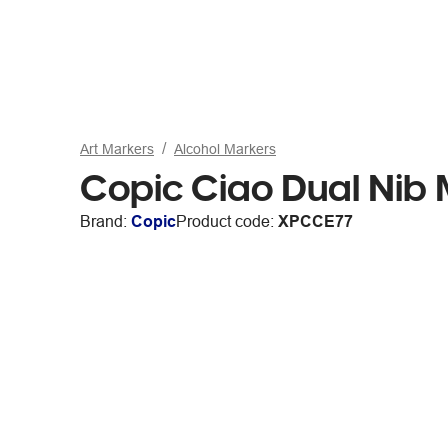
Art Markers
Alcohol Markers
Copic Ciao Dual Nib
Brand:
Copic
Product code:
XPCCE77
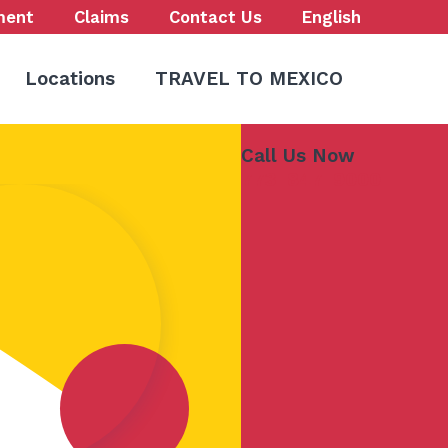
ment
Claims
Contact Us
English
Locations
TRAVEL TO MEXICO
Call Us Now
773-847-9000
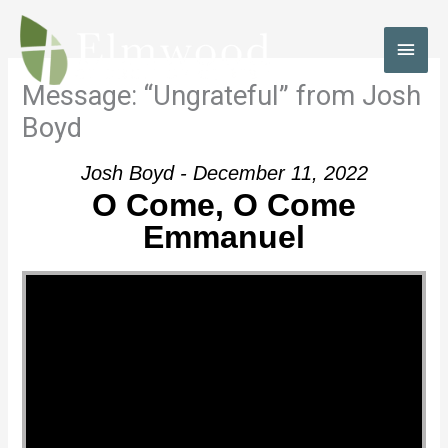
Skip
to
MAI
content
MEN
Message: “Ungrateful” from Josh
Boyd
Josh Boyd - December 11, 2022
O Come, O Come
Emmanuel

==

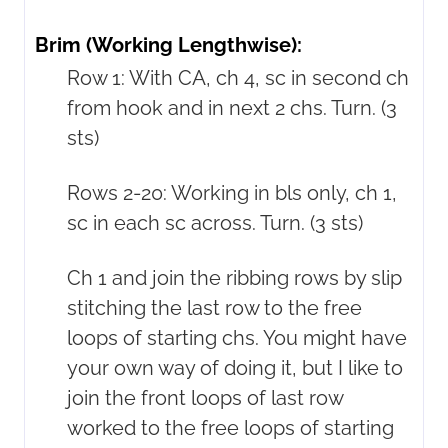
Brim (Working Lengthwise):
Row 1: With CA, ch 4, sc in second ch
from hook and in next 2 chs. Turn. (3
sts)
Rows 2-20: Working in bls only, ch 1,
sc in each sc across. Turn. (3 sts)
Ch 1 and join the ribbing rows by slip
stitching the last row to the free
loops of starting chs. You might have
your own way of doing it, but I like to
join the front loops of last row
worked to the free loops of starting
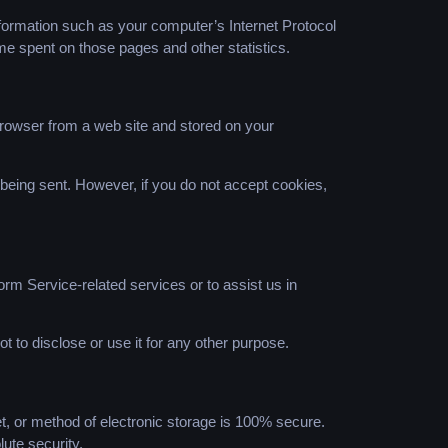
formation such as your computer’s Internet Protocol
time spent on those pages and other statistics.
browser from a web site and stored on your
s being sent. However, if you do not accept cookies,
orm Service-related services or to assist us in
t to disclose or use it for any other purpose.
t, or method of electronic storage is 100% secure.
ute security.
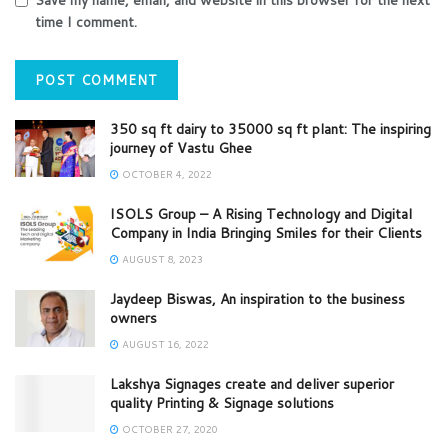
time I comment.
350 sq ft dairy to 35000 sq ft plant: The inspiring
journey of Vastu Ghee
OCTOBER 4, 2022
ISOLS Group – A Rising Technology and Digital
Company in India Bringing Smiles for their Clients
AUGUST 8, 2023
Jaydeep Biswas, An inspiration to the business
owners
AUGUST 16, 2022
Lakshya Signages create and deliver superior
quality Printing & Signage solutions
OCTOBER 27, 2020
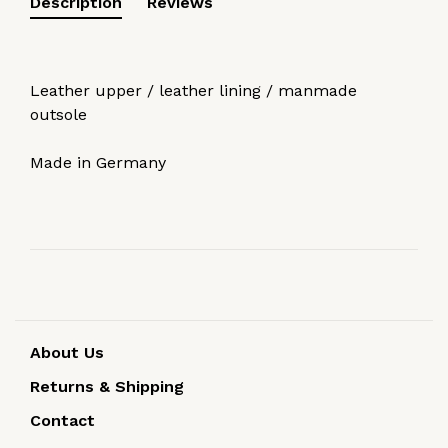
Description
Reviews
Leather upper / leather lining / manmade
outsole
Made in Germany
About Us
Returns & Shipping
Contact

What this task involves
In the listing, how many lines include the string "free"? State the number alone.

Answer to the problem
2